Source extract:
────────


    I take it your hospital pharmacy dispense your script for you, so I'm not sure if it would be possible to transfer it so your Practice took over & request the pens, though you could ask.

    This seems a case of cost cutting & as usual it's the patient who's feeling it. Commonsense must prevail. The minx in me would ask if they would do your weekly injection, stating why (which of course will be inconvenient for you & I would hope they would say for your Rheumy dept too) & when they object suggest you come in & demonstrate how difficult it is for you to do it yourself. Maybe that would bring home to them just how awkward it is for you to push the plunger & make I would like to think make them rethink. Something's go to give for goodness sake. x

  • I'm afraid I don't have any suggestions for you. My pharmacy automatically went over to pens once the syringes became unavailable. I do know my Rheumatology Dept run a Friday morning injection clinic where they do the injections for people who either can't or won't do them themselves.

    One tip I was given - and it works - is to do the injection after a warm bath. It makes it much easier.

    I do hope you manage to sort something out.

  • I agree with others that this is just daft! I used to have the syringes, and while at first I had the Medac pre-filled ones that were fine I was then changed to ones that you had to put together yourself and were so cheap and shoddy that they looked like something out ofa kids toy doctor kit. And I really struggled to use them as the plunger was so sticky, so I empathise with your problems. All my nurse could suggest to me was that I come into the hospital for the injection clinic they hold once a week for those people who can't self inject, or ask my local chemist if they'd do it as they are trained to do injections.

  • Hi Crashdoll, Sorry to hear the problems you're experiencing. Have you had a Medication Use Review (MUR) with your regular pharmacy? If not, I suggest you book one and explain the problems you're having to your pharmacist. Ask them whether they can persuade your GP to alter the Methotrexate device for you. If that fails ask for a GP telephone appointment to get the device style changed. Explain that if they won't change it, you'll need to book a weekly nurse appointment for it to be administered. That'll be a lot more expensive for them than the pens! Good luck. Teresa

  • Wow, my surgery must be miles ahead of any of yours. I only had to ask and it was done. Perhaps you should make a lot more fuss. Go national if you have to!

────────

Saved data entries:
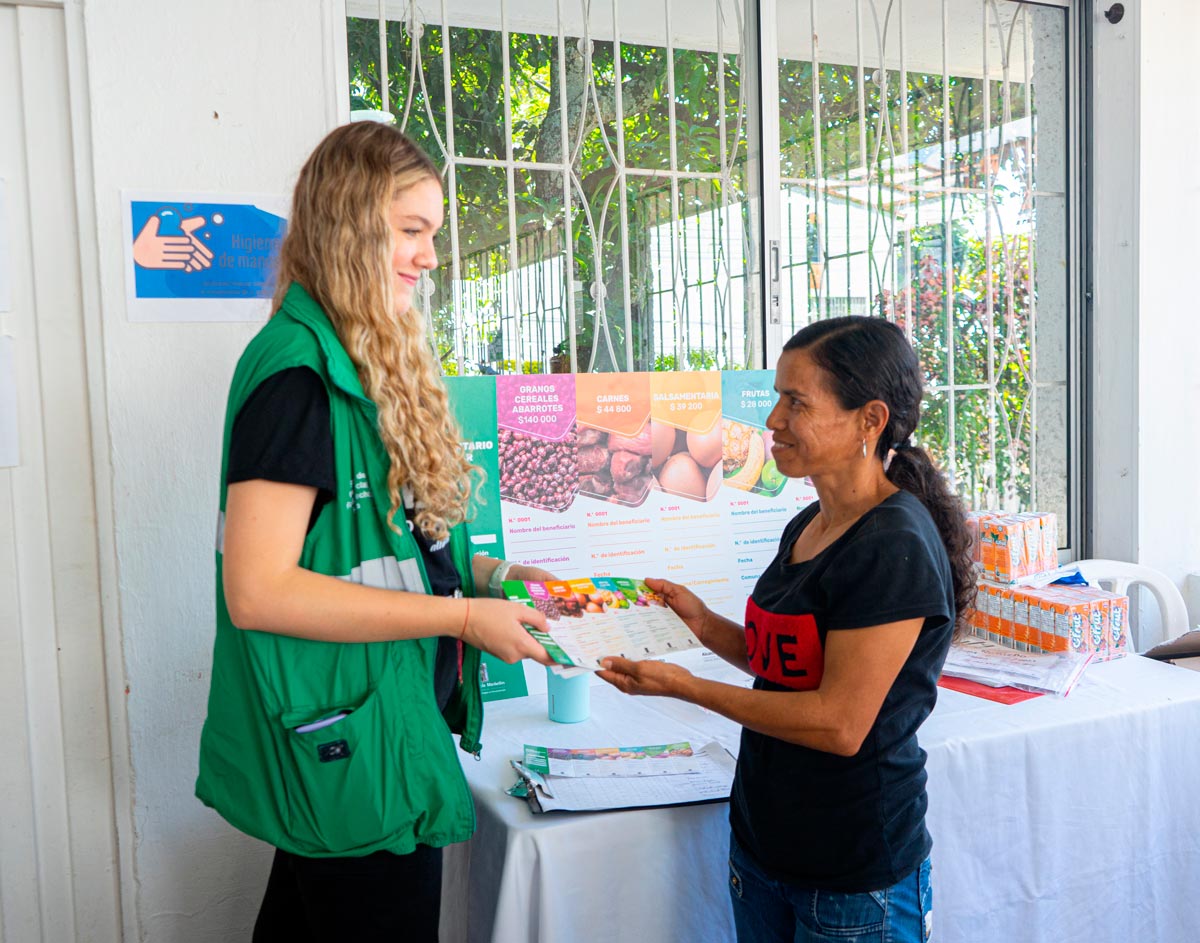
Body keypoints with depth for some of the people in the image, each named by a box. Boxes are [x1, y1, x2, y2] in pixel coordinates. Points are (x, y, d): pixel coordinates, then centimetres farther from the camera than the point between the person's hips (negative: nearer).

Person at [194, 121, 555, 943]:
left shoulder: (370, 363, 9)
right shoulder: (298, 373, -19)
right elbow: (257, 590, -23)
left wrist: (482, 572, 1)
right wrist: (461, 617, -21)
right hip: (346, 748, -9)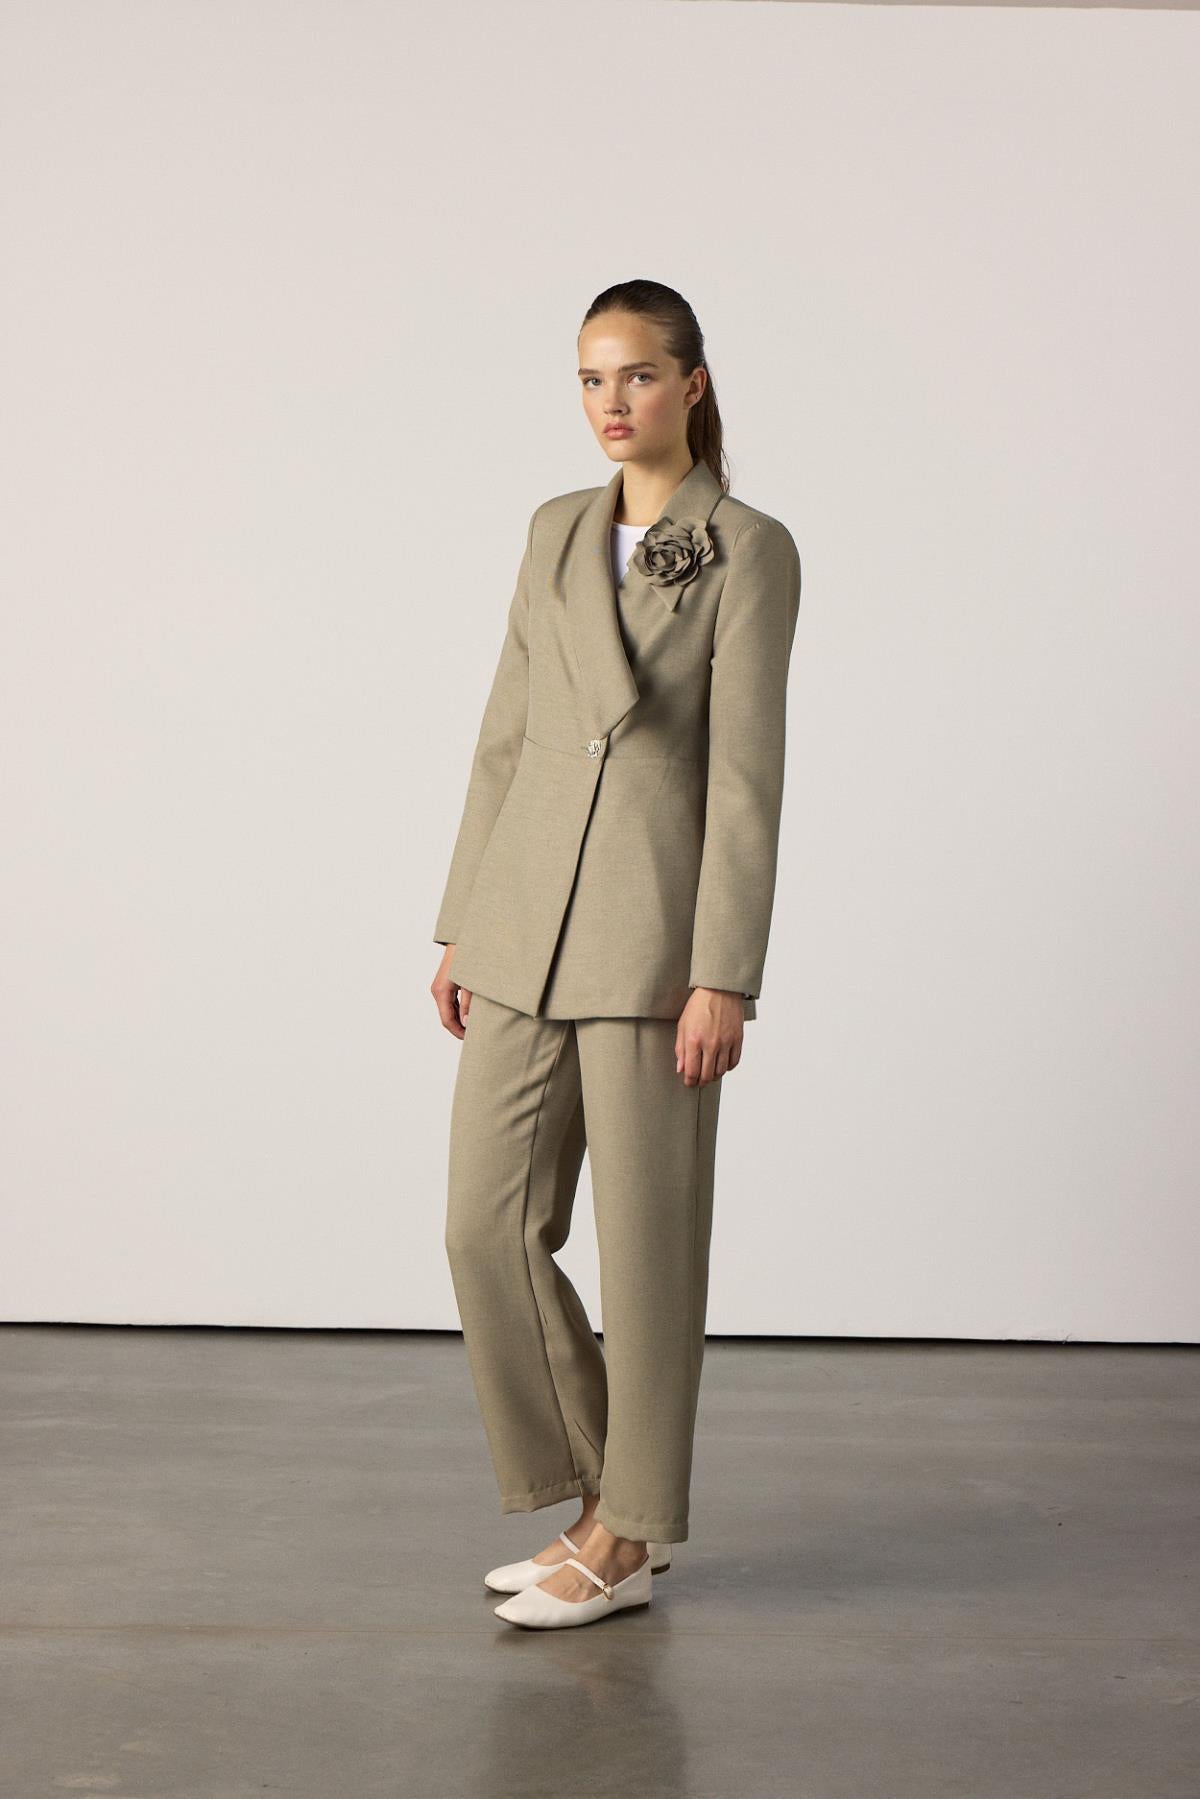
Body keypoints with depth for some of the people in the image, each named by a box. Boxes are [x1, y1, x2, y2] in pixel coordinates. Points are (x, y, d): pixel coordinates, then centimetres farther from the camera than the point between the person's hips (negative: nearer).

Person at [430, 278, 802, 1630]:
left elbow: (747, 772, -10)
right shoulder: (556, 534, 12)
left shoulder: (749, 551, -5)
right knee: (491, 1226, 5)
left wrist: (723, 978, -15)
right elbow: (505, 739, 14)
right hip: (527, 928, 6)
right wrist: (461, 927, 11)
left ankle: (628, 1535, 16)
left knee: (645, 1237, 2)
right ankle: (602, 1485, 22)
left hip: (656, 930, -6)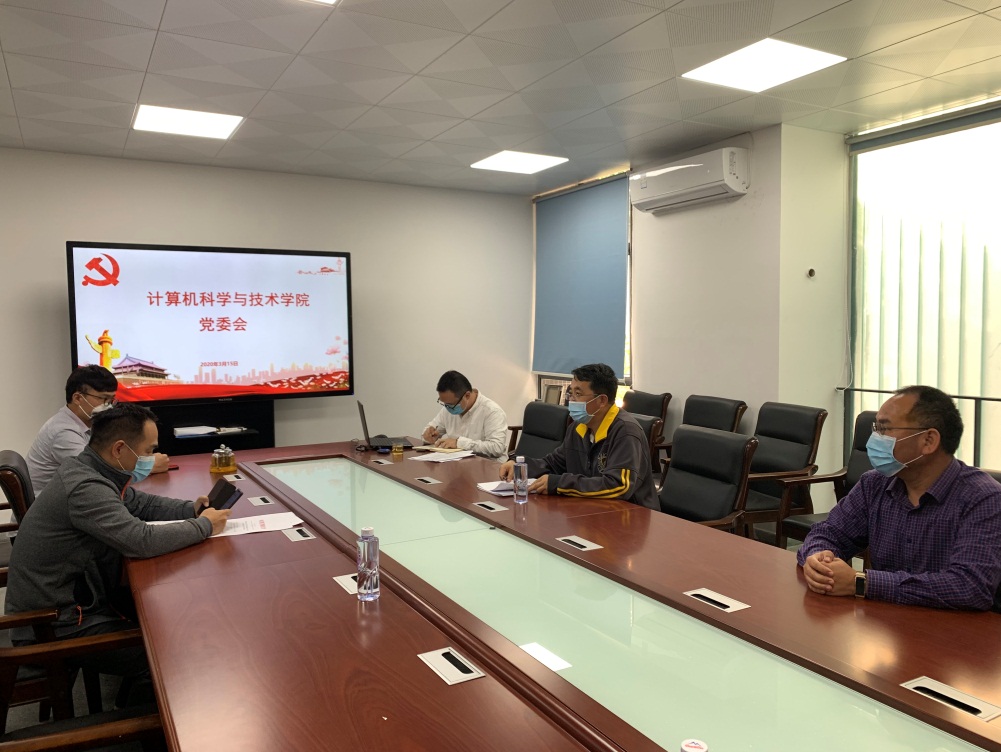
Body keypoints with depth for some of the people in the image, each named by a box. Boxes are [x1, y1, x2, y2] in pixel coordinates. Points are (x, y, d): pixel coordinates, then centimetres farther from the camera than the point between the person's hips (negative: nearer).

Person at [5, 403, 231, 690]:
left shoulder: (89, 471, 3)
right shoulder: (85, 488, -28)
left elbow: (140, 503, 17)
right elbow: (143, 540, -35)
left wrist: (191, 509, 1)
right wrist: (204, 525, -19)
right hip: (57, 627, -10)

────────

Check your understanding:
1. In the forum thread on methotrexate syringes and pens, what tip does one reply say makes the injection much easier?
2. Continue the forum thread on methotrexate syringes and pens from its final reply.

Task-by-task results:
1. Doing the injection after a warm bath.

2.
  • Hi, my syringes were changed automatically to the pens, but mine don't come from my

    GP, mine are through Evolution Home Care, but I do know if I was having your problems I would be making a lot of fuss and I wouldn't give up, they are supposed to make sure the needles are safe and don't cause problems, and to be honest I thought everywhere was now using the metoject pens x

  • Gosh lots of replies. Thank you, all. My GP shared care agreement is that only prescribe MTX tablets, they won't do the injections.

    I work full-time, 20 miles away, so weekly nurse visits are really impracticable. I could suggest this to rheum clinic to see if they offer the pens as a cheaper alternative but that might backfire on me!

    I do understand that the pens are more costly and I wouldn't ask if I wasn't desperate. I really dread the injections all day Friday, as I do it before bed to prevent side effects. I could potentially return to the tablets but I am having lots of digestive issues and I've been advised against taking anything that could make me vomit any more. <sigh>

  • Go to your gp practice manager and tell them of your difficulties. They will investigate.